▶ TASK GOAL: Line count for "hand": state how many lines of the listing below contain it, without anything else.

▶ TASK INPUTS:
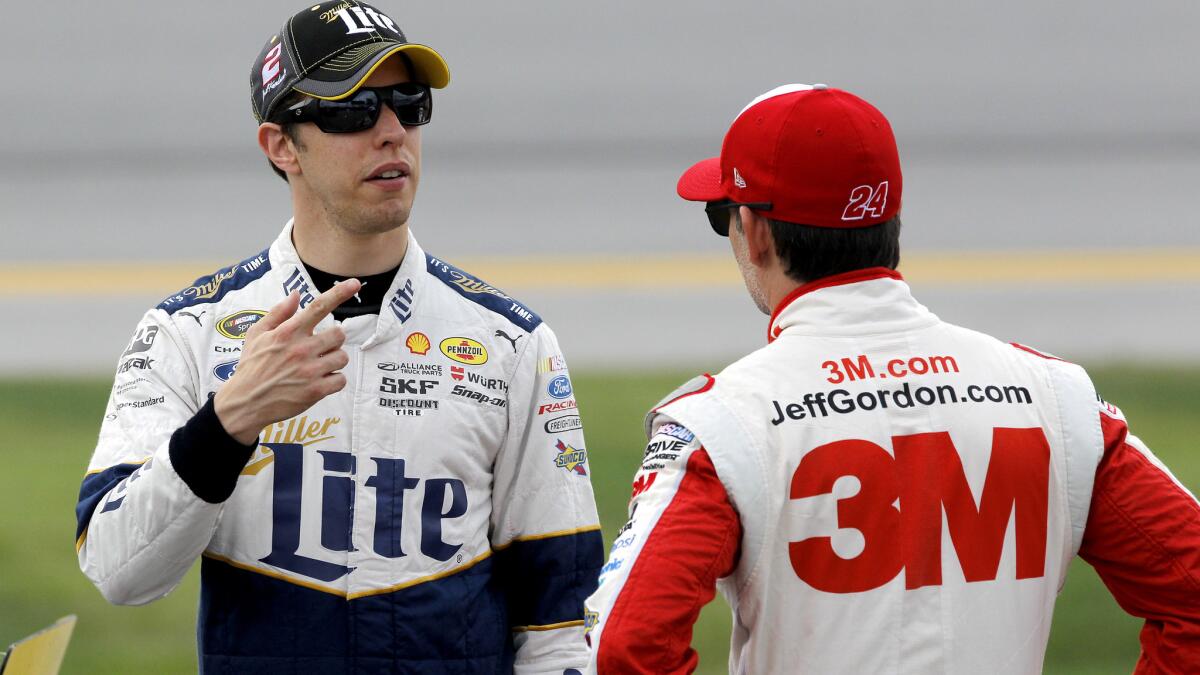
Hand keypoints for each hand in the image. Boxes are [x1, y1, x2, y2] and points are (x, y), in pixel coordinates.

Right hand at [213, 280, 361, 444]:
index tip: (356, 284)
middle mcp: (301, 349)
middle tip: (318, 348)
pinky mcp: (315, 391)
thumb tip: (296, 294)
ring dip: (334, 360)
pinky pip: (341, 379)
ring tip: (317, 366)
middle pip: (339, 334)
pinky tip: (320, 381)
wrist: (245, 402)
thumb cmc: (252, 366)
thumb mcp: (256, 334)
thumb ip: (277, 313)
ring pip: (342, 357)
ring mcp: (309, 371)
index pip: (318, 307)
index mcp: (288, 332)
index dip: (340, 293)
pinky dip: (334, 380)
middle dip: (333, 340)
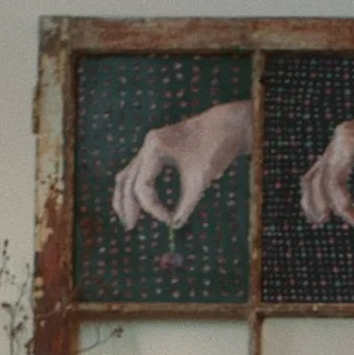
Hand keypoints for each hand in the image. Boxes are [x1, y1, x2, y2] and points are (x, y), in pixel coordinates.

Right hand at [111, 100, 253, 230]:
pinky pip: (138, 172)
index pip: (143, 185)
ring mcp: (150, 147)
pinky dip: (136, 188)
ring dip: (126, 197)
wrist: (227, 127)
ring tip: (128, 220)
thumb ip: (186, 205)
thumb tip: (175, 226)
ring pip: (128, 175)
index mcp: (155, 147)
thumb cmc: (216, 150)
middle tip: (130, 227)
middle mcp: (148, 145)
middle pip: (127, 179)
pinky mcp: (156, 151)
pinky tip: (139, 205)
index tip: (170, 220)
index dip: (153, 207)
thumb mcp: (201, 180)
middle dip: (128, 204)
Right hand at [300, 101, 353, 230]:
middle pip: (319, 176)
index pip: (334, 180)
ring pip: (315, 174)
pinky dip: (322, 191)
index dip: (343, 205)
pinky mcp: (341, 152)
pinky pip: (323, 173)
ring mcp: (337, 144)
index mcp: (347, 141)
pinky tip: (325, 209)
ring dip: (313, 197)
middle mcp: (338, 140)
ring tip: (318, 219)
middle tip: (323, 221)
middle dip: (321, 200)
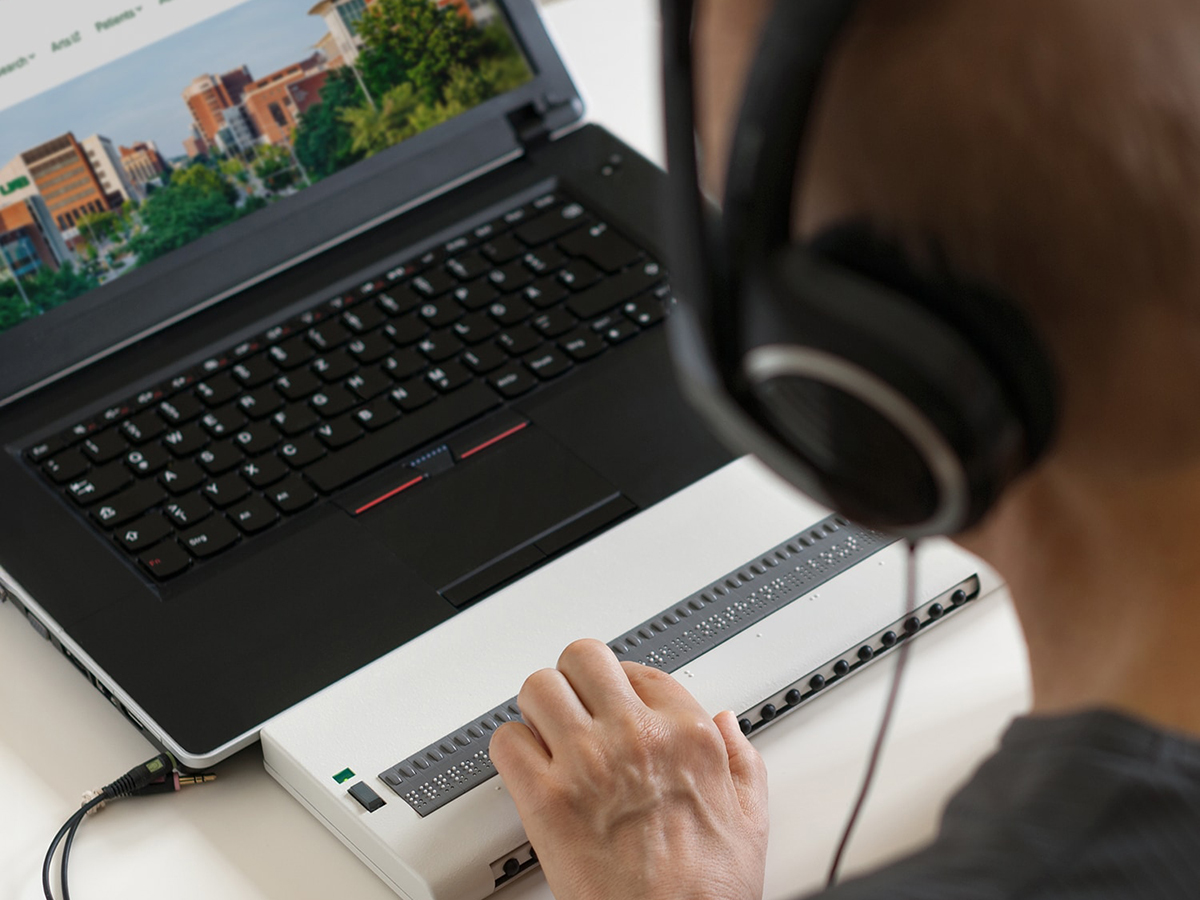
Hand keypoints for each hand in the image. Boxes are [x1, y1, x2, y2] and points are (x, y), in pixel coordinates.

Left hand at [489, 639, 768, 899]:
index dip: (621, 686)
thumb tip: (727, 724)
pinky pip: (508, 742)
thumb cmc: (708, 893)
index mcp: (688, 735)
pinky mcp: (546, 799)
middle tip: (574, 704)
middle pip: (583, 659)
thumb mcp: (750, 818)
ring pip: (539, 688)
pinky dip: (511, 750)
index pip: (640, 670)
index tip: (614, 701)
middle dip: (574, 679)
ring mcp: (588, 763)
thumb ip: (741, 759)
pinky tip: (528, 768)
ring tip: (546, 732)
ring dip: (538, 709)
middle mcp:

▶ EXERCISE RESPONSE: 7